▶ **Work to be completed**: Every line of the data below is to be retyped exactly.

Dataset entries:
+++
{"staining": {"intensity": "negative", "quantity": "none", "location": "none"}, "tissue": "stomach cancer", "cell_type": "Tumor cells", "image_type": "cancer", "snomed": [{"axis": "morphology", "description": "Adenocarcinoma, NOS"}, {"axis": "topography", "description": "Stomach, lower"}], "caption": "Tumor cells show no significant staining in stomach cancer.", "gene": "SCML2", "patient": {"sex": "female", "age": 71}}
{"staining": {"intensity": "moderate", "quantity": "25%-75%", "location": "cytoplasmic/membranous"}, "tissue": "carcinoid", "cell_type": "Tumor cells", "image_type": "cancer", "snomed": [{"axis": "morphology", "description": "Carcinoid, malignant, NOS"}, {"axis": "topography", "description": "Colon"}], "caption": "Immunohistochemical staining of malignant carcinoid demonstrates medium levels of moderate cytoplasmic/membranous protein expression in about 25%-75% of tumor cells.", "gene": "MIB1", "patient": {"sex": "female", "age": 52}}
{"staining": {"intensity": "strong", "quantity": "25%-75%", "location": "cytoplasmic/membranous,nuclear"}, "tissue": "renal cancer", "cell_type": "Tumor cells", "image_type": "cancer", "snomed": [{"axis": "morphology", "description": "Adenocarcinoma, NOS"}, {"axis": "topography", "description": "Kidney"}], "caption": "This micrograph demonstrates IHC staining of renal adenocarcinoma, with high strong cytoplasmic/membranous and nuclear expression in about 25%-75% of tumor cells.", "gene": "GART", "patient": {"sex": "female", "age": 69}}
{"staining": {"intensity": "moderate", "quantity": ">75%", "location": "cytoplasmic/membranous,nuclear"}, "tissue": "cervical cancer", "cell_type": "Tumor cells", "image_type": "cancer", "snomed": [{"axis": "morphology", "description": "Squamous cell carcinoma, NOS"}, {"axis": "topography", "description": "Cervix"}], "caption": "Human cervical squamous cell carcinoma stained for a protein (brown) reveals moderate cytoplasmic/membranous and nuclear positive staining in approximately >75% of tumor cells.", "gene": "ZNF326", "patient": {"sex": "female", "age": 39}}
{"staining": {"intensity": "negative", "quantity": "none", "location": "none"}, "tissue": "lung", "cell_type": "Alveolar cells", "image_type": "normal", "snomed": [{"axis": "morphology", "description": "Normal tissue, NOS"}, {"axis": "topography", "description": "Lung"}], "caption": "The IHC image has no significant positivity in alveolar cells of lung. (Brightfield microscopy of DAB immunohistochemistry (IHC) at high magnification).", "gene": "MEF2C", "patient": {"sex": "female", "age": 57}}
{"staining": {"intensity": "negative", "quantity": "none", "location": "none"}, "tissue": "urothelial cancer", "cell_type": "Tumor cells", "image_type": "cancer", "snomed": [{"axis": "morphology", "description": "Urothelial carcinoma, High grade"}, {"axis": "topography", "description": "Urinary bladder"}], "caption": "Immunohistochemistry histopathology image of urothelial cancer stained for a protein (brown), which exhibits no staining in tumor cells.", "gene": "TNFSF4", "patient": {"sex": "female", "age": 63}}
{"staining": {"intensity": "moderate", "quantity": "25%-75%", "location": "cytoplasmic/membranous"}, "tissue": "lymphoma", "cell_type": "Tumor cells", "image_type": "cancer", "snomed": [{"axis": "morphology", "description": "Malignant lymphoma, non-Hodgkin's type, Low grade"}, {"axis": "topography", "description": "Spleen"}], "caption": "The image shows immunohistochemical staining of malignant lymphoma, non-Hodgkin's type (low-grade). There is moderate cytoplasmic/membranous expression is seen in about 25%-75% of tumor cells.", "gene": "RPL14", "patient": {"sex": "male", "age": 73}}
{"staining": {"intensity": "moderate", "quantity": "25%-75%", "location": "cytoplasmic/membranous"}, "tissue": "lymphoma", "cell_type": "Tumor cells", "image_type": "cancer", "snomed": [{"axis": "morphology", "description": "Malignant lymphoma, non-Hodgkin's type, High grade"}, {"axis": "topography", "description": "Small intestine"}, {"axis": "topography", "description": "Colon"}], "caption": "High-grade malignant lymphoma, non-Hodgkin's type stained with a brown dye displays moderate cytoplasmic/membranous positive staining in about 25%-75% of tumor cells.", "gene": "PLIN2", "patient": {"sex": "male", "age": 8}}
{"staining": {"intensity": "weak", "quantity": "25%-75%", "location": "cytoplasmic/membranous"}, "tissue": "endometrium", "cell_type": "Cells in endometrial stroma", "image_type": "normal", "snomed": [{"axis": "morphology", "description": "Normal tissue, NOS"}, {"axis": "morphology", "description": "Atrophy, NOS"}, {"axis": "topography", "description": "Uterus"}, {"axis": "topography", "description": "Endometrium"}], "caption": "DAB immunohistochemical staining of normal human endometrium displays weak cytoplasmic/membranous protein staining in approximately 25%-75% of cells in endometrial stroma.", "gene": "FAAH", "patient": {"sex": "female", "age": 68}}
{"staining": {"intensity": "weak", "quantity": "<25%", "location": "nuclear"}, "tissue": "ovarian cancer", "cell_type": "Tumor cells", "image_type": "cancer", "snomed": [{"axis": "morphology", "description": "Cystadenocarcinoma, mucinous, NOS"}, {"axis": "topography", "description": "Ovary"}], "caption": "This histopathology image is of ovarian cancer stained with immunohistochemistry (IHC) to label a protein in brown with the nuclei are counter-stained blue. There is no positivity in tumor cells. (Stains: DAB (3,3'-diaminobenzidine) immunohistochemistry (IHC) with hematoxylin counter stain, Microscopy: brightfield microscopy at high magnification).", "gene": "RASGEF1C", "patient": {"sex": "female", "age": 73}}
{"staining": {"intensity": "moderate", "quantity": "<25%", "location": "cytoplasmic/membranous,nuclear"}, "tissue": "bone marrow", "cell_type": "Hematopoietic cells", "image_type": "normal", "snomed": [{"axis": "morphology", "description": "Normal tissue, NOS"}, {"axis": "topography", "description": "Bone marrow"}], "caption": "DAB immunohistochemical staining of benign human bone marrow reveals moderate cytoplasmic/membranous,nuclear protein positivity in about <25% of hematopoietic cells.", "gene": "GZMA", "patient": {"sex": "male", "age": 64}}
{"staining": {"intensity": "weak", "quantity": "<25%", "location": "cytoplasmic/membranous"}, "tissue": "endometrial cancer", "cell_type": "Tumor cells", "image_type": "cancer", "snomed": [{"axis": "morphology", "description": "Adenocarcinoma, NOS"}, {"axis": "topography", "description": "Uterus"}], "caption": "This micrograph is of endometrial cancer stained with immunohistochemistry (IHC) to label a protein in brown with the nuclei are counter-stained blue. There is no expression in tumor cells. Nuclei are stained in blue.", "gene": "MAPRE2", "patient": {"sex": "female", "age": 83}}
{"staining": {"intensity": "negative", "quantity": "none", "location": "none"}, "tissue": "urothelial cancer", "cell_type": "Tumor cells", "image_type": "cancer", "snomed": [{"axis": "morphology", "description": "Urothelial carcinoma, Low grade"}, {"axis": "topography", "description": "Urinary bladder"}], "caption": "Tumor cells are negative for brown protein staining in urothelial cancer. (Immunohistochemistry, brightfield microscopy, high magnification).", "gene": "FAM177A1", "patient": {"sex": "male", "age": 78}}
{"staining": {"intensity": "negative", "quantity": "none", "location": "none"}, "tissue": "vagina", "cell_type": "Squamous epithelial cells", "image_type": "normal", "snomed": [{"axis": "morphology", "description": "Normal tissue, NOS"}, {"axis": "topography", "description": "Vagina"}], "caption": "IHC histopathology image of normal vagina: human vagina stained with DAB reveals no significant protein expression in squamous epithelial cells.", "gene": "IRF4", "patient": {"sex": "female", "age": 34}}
+++
▶ **Written solution**:
{"staining": {"intensity": "negative", "quantity": "none", "location": "none"}, "tissue": "stomach cancer", "cell_type": "Tumor cells", "image_type": "cancer", "snomed": [{"axis": "morphology", "description": "Adenocarcinoma, NOS"}, {"axis": "topography", "description": "Stomach, lower"}], "caption": "Tumor cells show no significant staining in stomach cancer.", "gene": "SCML2", "patient": {"sex": "female", "age": 71}}
{"staining": {"intensity": "moderate", "quantity": "25%-75%", "location": "cytoplasmic/membranous"}, "tissue": "carcinoid", "cell_type": "Tumor cells", "image_type": "cancer", "snomed": [{"axis": "morphology", "description": "Carcinoid, malignant, NOS"}, {"axis": "topography", "description": "Colon"}], "caption": "Immunohistochemical staining of malignant carcinoid demonstrates medium levels of moderate cytoplasmic/membranous protein expression in about 25%-75% of tumor cells.", "gene": "MIB1", "patient": {"sex": "female", "age": 52}}
{"staining": {"intensity": "strong", "quantity": "25%-75%", "location": "cytoplasmic/membranous,nuclear"}, "tissue": "renal cancer", "cell_type": "Tumor cells", "image_type": "cancer", "snomed": [{"axis": "morphology", "description": "Adenocarcinoma, NOS"}, {"axis": "topography", "description": "Kidney"}], "caption": "This micrograph demonstrates IHC staining of renal adenocarcinoma, with high strong cytoplasmic/membranous and nuclear expression in about 25%-75% of tumor cells.", "gene": "GART", "patient": {"sex": "female", "age": 69}}
{"staining": {"intensity": "moderate", "quantity": ">75%", "location": "cytoplasmic/membranous,nuclear"}, "tissue": "cervical cancer", "cell_type": "Tumor cells", "image_type": "cancer", "snomed": [{"axis": "morphology", "description": "Squamous cell carcinoma, NOS"}, {"axis": "topography", "description": "Cervix"}], "caption": "Human cervical squamous cell carcinoma stained for a protein (brown) reveals moderate cytoplasmic/membranous and nuclear positive staining in approximately >75% of tumor cells.", "gene": "ZNF326", "patient": {"sex": "female", "age": 39}}
{"staining": {"intensity": "negative", "quantity": "none", "location": "none"}, "tissue": "lung", "cell_type": "Alveolar cells", "image_type": "normal", "snomed": [{"axis": "morphology", "description": "Normal tissue, NOS"}, {"axis": "topography", "description": "Lung"}], "caption": "The IHC image has no significant positivity in alveolar cells of lung. (Brightfield microscopy of DAB immunohistochemistry (IHC) at high magnification).", "gene": "MEF2C", "patient": {"sex": "female", "age": 57}}
{"staining": {"intensity": "negative", "quantity": "none", "location": "none"}, "tissue": "urothelial cancer", "cell_type": "Tumor cells", "image_type": "cancer", "snomed": [{"axis": "morphology", "description": "Urothelial carcinoma, High grade"}, {"axis": "topography", "description": "Urinary bladder"}], "caption": "Immunohistochemistry histopathology image of urothelial cancer stained for a protein (brown), which exhibits no staining in tumor cells.", "gene": "TNFSF4", "patient": {"sex": "female", "age": 63}}
{"staining": {"intensity": "moderate", "quantity": "25%-75%", "location": "cytoplasmic/membranous"}, "tissue": "lymphoma", "cell_type": "Tumor cells", "image_type": "cancer", "snomed": [{"axis": "morphology", "description": "Malignant lymphoma, non-Hodgkin's type, Low grade"}, {"axis": "topography", "description": "Spleen"}], "caption": "The image shows immunohistochemical staining of malignant lymphoma, non-Hodgkin's type (low-grade). There is moderate cytoplasmic/membranous expression is seen in about 25%-75% of tumor cells.", "gene": "RPL14", "patient": {"sex": "male", "age": 73}}
{"staining": {"intensity": "moderate", "quantity": "25%-75%", "location": "cytoplasmic/membranous"}, "tissue": "lymphoma", "cell_type": "Tumor cells", "image_type": "cancer", "snomed": [{"axis": "morphology", "description": "Malignant lymphoma, non-Hodgkin's type, High grade"}, {"axis": "topography", "description": "Small intestine"}, {"axis": "topography", "description": "Colon"}], "caption": "High-grade malignant lymphoma, non-Hodgkin's type stained with a brown dye displays moderate cytoplasmic/membranous positive staining in about 25%-75% of tumor cells.", "gene": "PLIN2", "patient": {"sex": "male", "age": 8}}
{"staining": {"intensity": "weak", "quantity": "25%-75%", "location": "cytoplasmic/membranous"}, "tissue": "endometrium", "cell_type": "Cells in endometrial stroma", "image_type": "normal", "snomed": [{"axis": "morphology", "description": "Normal tissue, NOS"}, {"axis": "morphology", "description": "Atrophy, NOS"}, {"axis": "topography", "description": "Uterus"}, {"axis": "topography", "description": "Endometrium"}], "caption": "DAB immunohistochemical staining of normal human endometrium displays weak cytoplasmic/membranous protein staining in approximately 25%-75% of cells in endometrial stroma.", "gene": "FAAH", "patient": {"sex": "female", "age": 68}}
{"staining": {"intensity": "weak", "quantity": "<25%", "location": "nuclear"}, "tissue": "ovarian cancer", "cell_type": "Tumor cells", "image_type": "cancer", "snomed": [{"axis": "morphology", "description": "Cystadenocarcinoma, mucinous, NOS"}, {"axis": "topography", "description": "Ovary"}], "caption": "This histopathology image is of ovarian cancer stained with immunohistochemistry (IHC) to label a protein in brown with the nuclei are counter-stained blue. There is no positivity in tumor cells. (Stains: DAB (3,3'-diaminobenzidine) immunohistochemistry (IHC) with hematoxylin counter stain, Microscopy: brightfield microscopy at high magnification).", "gene": "RASGEF1C", "patient": {"sex": "female", "age": 73}}
{"staining": {"intensity": "moderate", "quantity": "<25%", "location": "cytoplasmic/membranous,nuclear"}, "tissue": "bone marrow", "cell_type": "Hematopoietic cells", "image_type": "normal", "snomed": [{"axis": "morphology", "description": "Normal tissue, NOS"}, {"axis": "topography", "description": "Bone marrow"}], "caption": "DAB immunohistochemical staining of benign human bone marrow reveals moderate cytoplasmic/membranous,nuclear protein positivity in about <25% of hematopoietic cells.", "gene": "GZMA", "patient": {"sex": "male", "age": 64}}
{"staining": {"intensity": "weak", "quantity": "<25%", "location": "cytoplasmic/membranous"}, "tissue": "endometrial cancer", "cell_type": "Tumor cells", "image_type": "cancer", "snomed": [{"axis": "morphology", "description": "Adenocarcinoma, NOS"}, {"axis": "topography", "description": "Uterus"}], "caption": "This micrograph is of endometrial cancer stained with immunohistochemistry (IHC) to label a protein in brown with the nuclei are counter-stained blue. There is no expression in tumor cells. Nuclei are stained in blue.", "gene": "MAPRE2", "patient": {"sex": "female", "age": 83}}
{"staining": {"intensity": "negative", "quantity": "none", "location": "none"}, "tissue": "urothelial cancer", "cell_type": "Tumor cells", "image_type": "cancer", "snomed": [{"axis": "morphology", "description": "Urothelial carcinoma, Low grade"}, {"axis": "topography", "description": "Urinary bladder"}], "caption": "Tumor cells are negative for brown protein staining in urothelial cancer. (Immunohistochemistry, brightfield microscopy, high magnification).", "gene": "FAM177A1", "patient": {"sex": "male", "age": 78}}
{"staining": {"intensity": "negative", "quantity": "none", "location": "none"}, "tissue": "vagina", "cell_type": "Squamous epithelial cells", "image_type": "normal", "snomed": [{"axis": "morphology", "description": "Normal tissue, NOS"}, {"axis": "topography", "description": "Vagina"}], "caption": "IHC histopathology image of normal vagina: human vagina stained with DAB reveals no significant protein expression in squamous epithelial cells.", "gene": "IRF4", "patient": {"sex": "female", "age": 34}}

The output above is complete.